Quality factor outperforms broader market in March

The quality factor outperformed the broader market in March and is well placed to continue its strong performance despite the growing risk of an economic downturn this year, according to new analysis from VanEck.
“Volatility in March has provided a further boost to quality stocks, as lower yields increase the relative appeal of long-term corporate earnings,” Arian Neiron, chief executive and managing director, VanEck, Asia-Pacific, said.
This means that a slowing economy, with falling inflation, at the end of a rate hike cycle should see the quality factor come to the fore.
“In the past, in this type of macro environment, companies with strong balance sheets, stable earnings and high return on equity, which are all quality characteristics, have outperformed,” Neiron said.
“Quality was the standout factor between the global financial crisis and emergence of COVID-19 during an era of falling inflation and stagnant economic growth. The stage is set for a repeat of this environment in 2023, and we expect the quality factor to outperform.”
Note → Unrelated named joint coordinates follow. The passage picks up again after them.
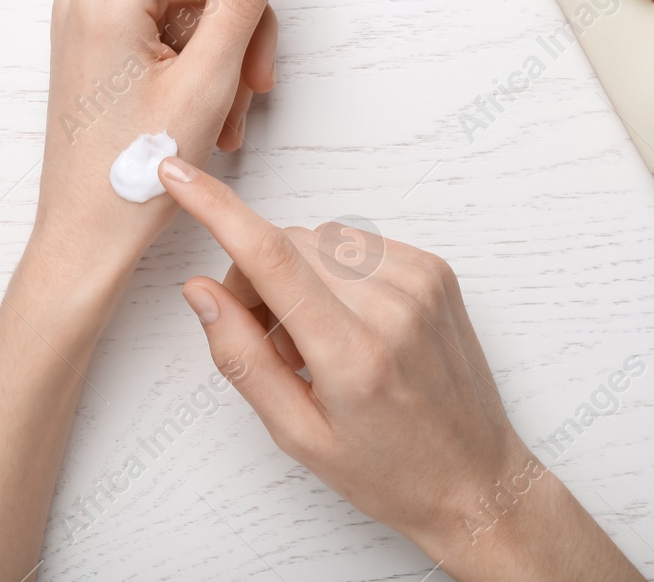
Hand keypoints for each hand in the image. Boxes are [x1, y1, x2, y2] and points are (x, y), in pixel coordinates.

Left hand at [31, 0, 313, 279]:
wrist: (87, 238)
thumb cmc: (134, 174)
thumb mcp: (208, 79)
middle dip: (242, 19)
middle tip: (261, 79)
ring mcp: (91, 25)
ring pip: (187, 7)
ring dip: (226, 53)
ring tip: (234, 114)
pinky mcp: (99, 50)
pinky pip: (166, 34)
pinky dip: (201, 67)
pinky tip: (214, 116)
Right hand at [156, 159, 643, 581]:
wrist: (475, 479)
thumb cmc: (387, 470)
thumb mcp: (297, 435)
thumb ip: (241, 358)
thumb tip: (199, 291)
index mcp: (352, 354)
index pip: (271, 257)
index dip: (215, 209)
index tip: (177, 174)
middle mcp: (392, 306)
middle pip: (286, 244)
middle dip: (257, 280)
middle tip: (274, 345)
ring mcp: (421, 282)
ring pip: (318, 240)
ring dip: (299, 276)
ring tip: (319, 342)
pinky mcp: (435, 270)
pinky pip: (355, 246)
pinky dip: (337, 275)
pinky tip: (351, 325)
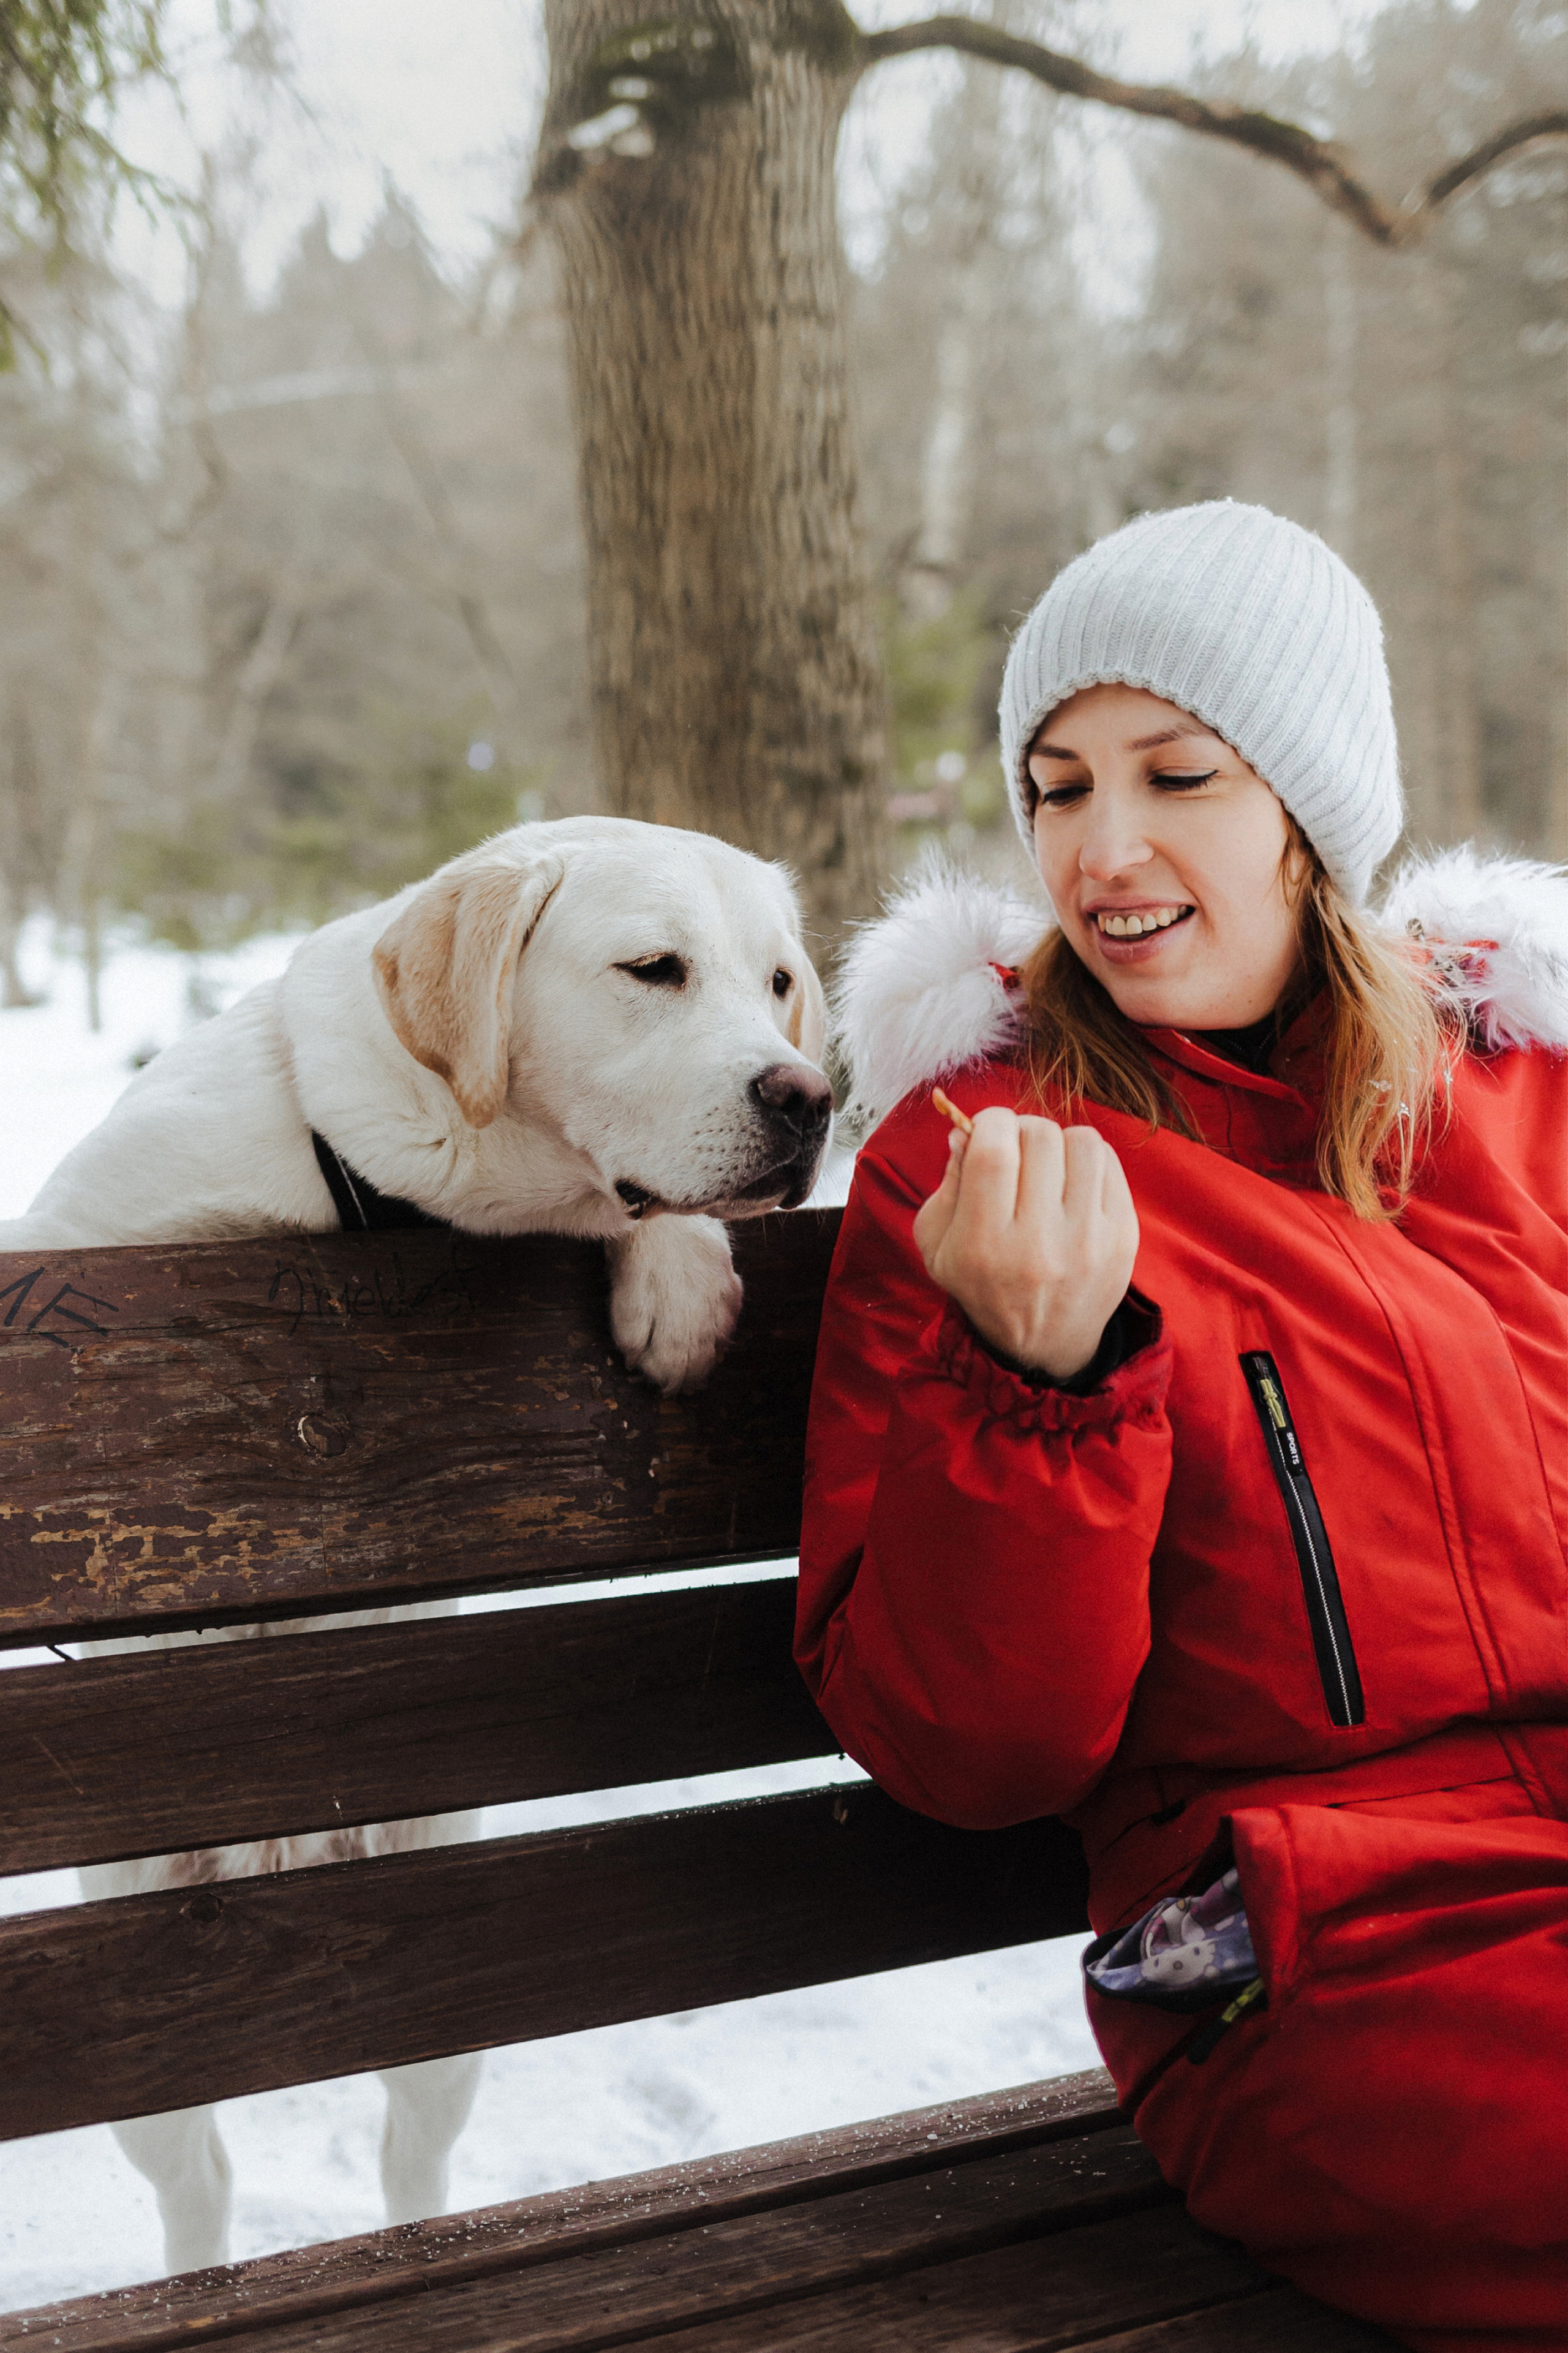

According to the analysis, the Fed is caught between a rock and a hard place and the US central bank is trying to sidestep more repercussions from the disorder within the banking system while at the same time attempting to push down inflation.
“Our view is that earnings downgrades are likely to come through as developed economies navigate further recession risk as a result of the banking crisis.
“In this type of environment investors need to position their portfolio’s defensively and turn to quality names to ride out the storm. Companies with quality characteristics tend to have a track record of beating average ROI capital compared to peers, a high and stable profit margin and high interest rate cover.
“We believe the ‘quality’ factor will be dominant and over the long term and persistent across the cycle, our investment thesis has long supported the view that quality outperforms over the longer term,” Neiron concluded.